Filter the entries for the word "many". Copy each line that has it.

───── Task material ─────

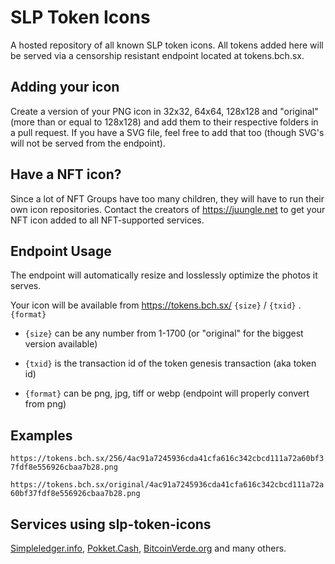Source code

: # SLP Token Icons

A hosted repository of all known SLP token icons. All tokens added here will be served via a censorship resistant endpoint located at tokens.bch.sx.

## Adding your icon

Create a version of your PNG icon in 32x32, 64x64, 128x128 and "original" (more than or equal to 128x128) and add them to their respective folders in a pull request. If you have a SVG file, feel free to add that too (though SVG's will not be served from the endpoint).

## Have a NFT icon?

Since a lot of NFT Groups have too many children, they will have to run their own icon repositories. Contact the creators of https://juungle.net to get your NFT icon added to all NFT-supported services.

## Endpoint Usage

The endpoint will automatically resize and losslessly optimize the photos it serves.

Your icon will be available from https://tokens.bch.sx/ `{size}` / `{txid}` . `{format}`

* `{size}` can be any number from 1-1700 (or "original" for the biggest version available)

* `{txid}` is the transaction id of the token genesis transaction (aka token id)

* `{format}` can be png, jpg, tiff or webp (endpoint will properly convert from png)

## Examples

`https://tokens.bch.sx/256/4ac91a7245936cda41cfa616c342cbcd111a72a60bf37fdf8e556926cbaa7b28.png`

`https://tokens.bch.sx/original/4ac91a7245936cda41cfa616c342cbcd111a72a60bf37fdf8e556926cbaa7b28.png`

## Services using slp-token-icons

[Simpleledger.info](https://simpleledger.info), [Pokket.Cash](https://pokket.cash), [BitcoinVerde.org](https://bitcoinverde.org) and many others.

─────

= Written response =
Since a lot of NFT Groups have too many children, they will have to run their own icon repositories. Contact the creators of https://juungle.net to get your NFT icon added to all NFT-supported services.
[Simpleledger.info](https://simpleledger.info), [Pokket.Cash](https://pokket.cash), [BitcoinVerde.org](https://bitcoinverde.org) and many others.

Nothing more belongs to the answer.